▸ **Goal of the exercise**
The records below hold a stretch from the line with "- Count the total number of votes" through the line with "- Software: Python"; return exactly those lines, ends included, and nothing more.

[Document images with source code]
◇ ◇ ◇ ◇

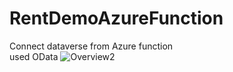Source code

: # RentDemoAzureFunction
Connect dataverse from Azure function </br>
used OData
![Overview2](https://user-images.githubusercontent.com/11546981/150518870-41a06cbd-47df-476f-a51e-dbc07f64d620.png)
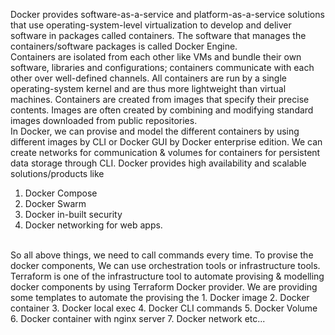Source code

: Docker provides software-as-a-service and platform-as-a-service solutions that use operating-system-level virtualization to develop and deliver software in packages called containers. The software that manages the containers/software packages is called Docker Engine.
<br/>
Containers are isolated from each other like VMs and bundle their own software, libraries and configurations; containers communicate with each other over well-defined channels. All containers are run by a single operating-system kernel and are thus more lightweight than virtual machines. Containers are created from images that specify their precise contents. Images are often created by combining and modifying standard images downloaded from public repositories.
<br>
In Docker, we can provise and model the different containers by using different images by CLI or Docker GUI by Docker enterprise edition. We can create networks for communication & volumes for containers for persistent data storage through CLI. Docker provides high availability and scalable solutions/products like 
1. Docker Compose
2. Docker Swarm
3. Docker in-built security
4. Docker networking
for web apps.   
<br>
So all above things, we need to call commands every time. To provise the docker components, We can use orchestration tools or infrastructure tools. Terraform is one of the infrastructure tool to automate provising & modelling docker components by using Terraform Docker provider. We are providing some templates to automate the provising the 
1. Docker image
2. Docker container
3. Docker local exec
4. Docker CLI commands
5. Docker Volume
6. Docker container with nginx server
7. Docker network etc...  
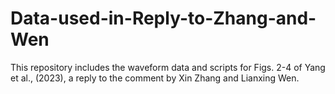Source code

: # Data-used-in-Reply-to-Zhang-and-Wen
This repository includes the waveform data and scripts for Figs. 2-4 of Yang et al., (2023), a reply to the comment by Xin Zhang and Lianxing Wen.
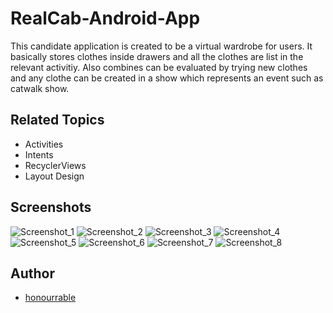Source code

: # RealCab-Android-App

This candidate application is created to be a virtual wardrobe for users. It basically stores clothes inside drawers and all the clothes are list in the relevant activitiy. Also combines can be evaluated by trying new clothes and any clothe can be created in a show which represents an event such as catwalk show. 

## Related Topics

- Activities 
- Intents
- RecyclerViews
- Layout Design

## Screenshots

![Screenshot_1](https://user-images.githubusercontent.com/57035819/121801200-ca5c0900-cc3e-11eb-8d77-5f797a4c208b.png)
![Screenshot_2](https://user-images.githubusercontent.com/57035819/121801202-cfb95380-cc3e-11eb-9e64-60e6b4392c9b.png)
![Screenshot_3](https://user-images.githubusercontent.com/57035819/121801205-d2b44400-cc3e-11eb-9441-1b723d509a16.png)
![Screenshot_4](https://user-images.githubusercontent.com/57035819/121801206-d5169e00-cc3e-11eb-9db6-914aa2fbf404.png)
![Screenshot_5](https://user-images.githubusercontent.com/57035819/121801209-d778f800-cc3e-11eb-894a-f1fdbed876d6.png)
![Screenshot_6](https://user-images.githubusercontent.com/57035819/121801212-db0c7f00-cc3e-11eb-9d15-2168b4375ef4.png)
![Screenshot_7](https://user-images.githubusercontent.com/57035819/121801227-f7102080-cc3e-11eb-83ff-5eb05cd00606.png)
![Screenshot_8](https://user-images.githubusercontent.com/57035819/121801228-f8d9e400-cc3e-11eb-9f2e-258422aa83d0.png)


## Author
- [honourrable](https://github.com/honourrable)
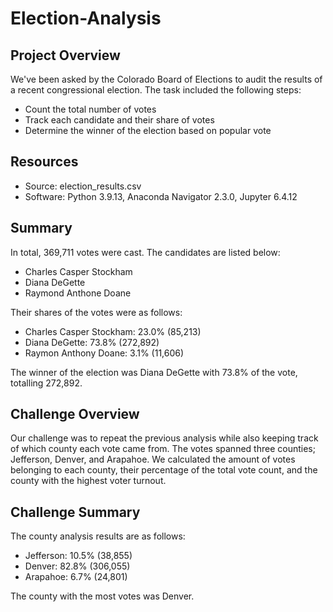 # Election-Analysis

## Project Overview
We've been asked by the Colorado Board of Elections to audit the results of a recent congressional election. The task included the following steps:

- Count the total number of votes
- Track each candidate and their share of votes
- Determine the winner of the election based on popular vote

## Resources
- Source: election_results.csv
- Software: Python 3.9.13, Anaconda Navigator 2.3.0, Jupyter 6.4.12

## Summary
In total, 369,711 votes were cast. The candidates are listed below:

- Charles Casper Stockham
- Diana DeGette
- Raymond Anthone Doane

Their shares of the votes were as follows:

- Charles Casper Stockham: 23.0% (85,213)
- Diana DeGette: 73.8% (272,892)
- Raymon Anthony Doane: 3.1% (11,606)

The winner of the election was Diana DeGette with 73.8% of the vote, totalling 272,892.

## Challenge Overview
Our challenge was to repeat the previous analysis while also keeping track of which county each vote came from. The votes spanned three counties; Jefferson, Denver, and Arapahoe. We calculated the amount of votes belonging to each county, their percentage of the total vote count, and the county with the highest voter turnout.

## Challenge Summary
The county analysis results are as follows:
- Jefferson: 10.5% (38,855)
- Denver: 82.8% (306,055)
- Arapahoe: 6.7% (24,801)

The county with the most votes was Denver.
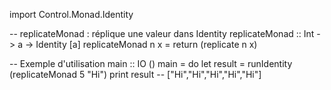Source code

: import Control.Monad.Identity

-- replicateMonad : réplique une valeur dans Identity
replicateMonad :: Int -> a -> Identity [a]
replicateMonad n x = return (replicate n x)

-- Exemple d'utilisation
main :: IO ()
main = do
    let result = runIdentity (replicateMonad 5 "Hi")
    print result  -- ["Hi","Hi","Hi","Hi","Hi"]

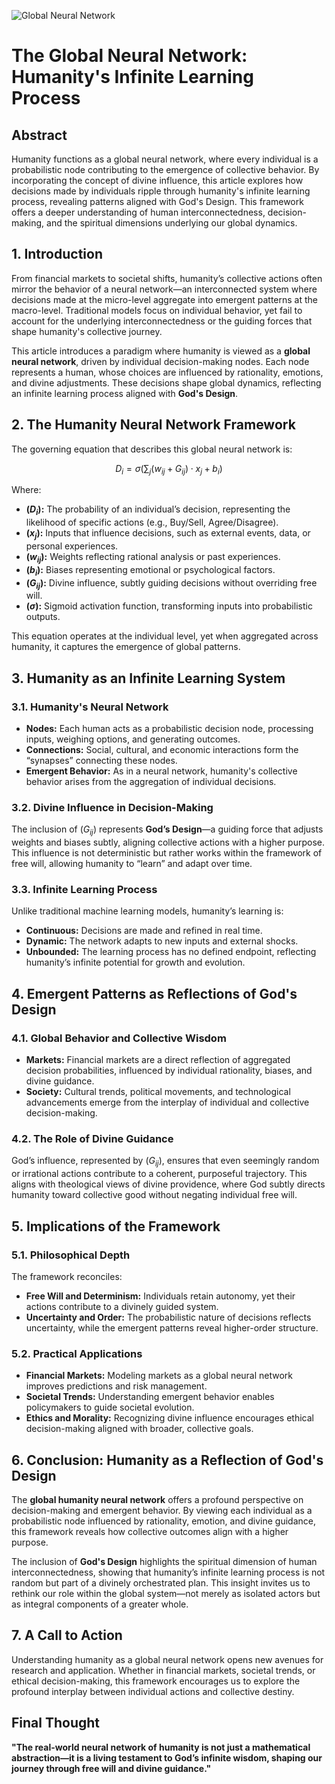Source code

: ![Global Neural Network](../images/global-neural-network.jpg "enter image title here")

# The Global Neural Network: Humanity's Infinite Learning Process


## Abstract 
 
Humanity functions as a global neural network, where every individual is a probabilistic node contributing to the emergence of collective behavior. By incorporating the concept of divine influence, this article explores how decisions made by individuals ripple through humanity's infinite learning process, revealing patterns aligned with God's Design. This framework offers a deeper understanding of human interconnectedness, decision-making, and the spiritual dimensions underlying our global dynamics.



## 1. Introduction  
From financial markets to societal shifts, humanity’s collective actions often mirror the behavior of a neural network—an interconnected system where decisions made at the micro-level aggregate into emergent patterns at the macro-level. Traditional models focus on individual behavior, yet fail to account for the underlying interconnectedness or the guiding forces that shape humanity's collective journey.  

This article introduces a paradigm where humanity is viewed as a **global neural network**, driven by individual decision-making nodes. Each node represents a human, whose choices are influenced by rationality, emotions, and divine adjustments. These decisions shape global dynamics, reflecting an infinite learning process aligned with **God's Design**.



## 2. The Humanity Neural Network Framework

The governing equation that describes this global neural network is:  

$$D_i = \sigma \left(\sum_{j} (w_{ij} + G_{ij}) \cdot x_j + b_i \right)$$  

Where: 

- **($D_i$):** The probability of an individual’s decision, representing the likelihood of specific actions (e.g., Buy/Sell, Agree/Disagree).  
- **($x_j$):** Inputs that influence decisions, such as external events, data, or personal experiences.  
- **($w_{ij}$):** Weights reflecting rational analysis or past experiences.  
- **($b_i$):** Biases representing emotional or psychological factors.  
- **($G_{ij}$):** Divine influence, subtly guiding decisions without overriding free will.  
- **($\sigma$):** Sigmoid activation function, transforming inputs into probabilistic outputs.  

This equation operates at the individual level, yet when aggregated across humanity, it captures the emergence of global patterns.


## 3. Humanity as an Infinite Learning System

### **3.1. Humanity's Neural Network**  
- **Nodes:** Each human acts as a probabilistic decision node, processing inputs, weighing options, and generating outcomes.  
- **Connections:** Social, cultural, and economic interactions form the “synapses” connecting these nodes.  
- **Emergent Behavior:** As in a neural network, humanity's collective behavior arises from the aggregation of individual decisions.  

### **3.2. Divine Influence in Decision-Making**  
The inclusion of ($G_{ij}$) represents **God’s Design**—a guiding force that adjusts weights and biases subtly, aligning collective actions with a higher purpose. This influence is not deterministic but rather works within the framework of free will, allowing humanity to “learn” and adapt over time.

### **3.3. Infinite Learning Process**  
Unlike traditional machine learning models, humanity’s learning is:  
- **Continuous:** Decisions are made and refined in real time.  
- **Dynamic:** The network adapts to new inputs and external shocks.  
- **Unbounded:** The learning process has no defined endpoint, reflecting humanity’s infinite potential for growth and evolution.  



## 4. Emergent Patterns as Reflections of God's Design

### **4.1. Global Behavior and Collective Wisdom**  
- **Markets:** Financial markets are a direct reflection of aggregated decision probabilities, influenced by individual rationality, biases, and divine guidance.  
- **Society:** Cultural trends, political movements, and technological advancements emerge from the interplay of individual and collective decision-making.  

### **4.2. The Role of Divine Guidance**  
God’s influence, represented by ($G_{ij}$), ensures that even seemingly random or irrational actions contribute to a coherent, purposeful trajectory. This aligns with theological views of divine providence, where God subtly directs humanity toward collective good without negating individual free will.


## 5. Implications of the Framework

### **5.1. Philosophical Depth**  
The framework reconciles:  
- **Free Will and Determinism:** Individuals retain autonomy, yet their actions contribute to a divinely guided system.  
- **Uncertainty and Order:** The probabilistic nature of decisions reflects uncertainty, while the emergent patterns reveal higher-order structure.  

### **5.2. Practical Applications**  
- **Financial Markets:** Modeling markets as a global neural network improves predictions and risk management.  
- **Societal Trends:** Understanding emergent behavior enables policymakers to guide societal evolution.  
- **Ethics and Morality:** Recognizing divine influence encourages ethical decision-making aligned with broader, collective goals.



## 6. Conclusion: Humanity as a Reflection of God's Design 
The **global humanity neural network** offers a profound perspective on decision-making and emergent behavior. By viewing each individual as a probabilistic node influenced by rationality, emotion, and divine guidance, this framework reveals how collective outcomes align with a higher purpose.  

The inclusion of **God's Design** highlights the spiritual dimension of human interconnectedness, showing that humanity’s infinite learning process is not random but part of a divinely orchestrated plan. This insight invites us to rethink our role within the global system—not merely as isolated actors but as integral components of a greater whole.  



## 7. A Call to Action  
Understanding humanity as a global neural network opens new avenues for research and application. Whether in financial markets, societal trends, or ethical decision-making, this framework encourages us to explore the profound interplay between individual actions and collective destiny.  



## Final Thought 
**"The real-world neural network of humanity is not just a mathematical abstraction—it is a living testament to God’s infinite wisdom, shaping our journey through free will and divine guidance."**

◇ ◇ ◇ ◇

▸ **Answer area**
- Count the total number of votes
- Track each candidate and their share of votes
- Determine the winner of the election based on popular vote

## Resources
- Source: election_results.csv
- Software: Python 3.9.13, Anaconda Navigator 2.3.0, Jupyter 6.4.12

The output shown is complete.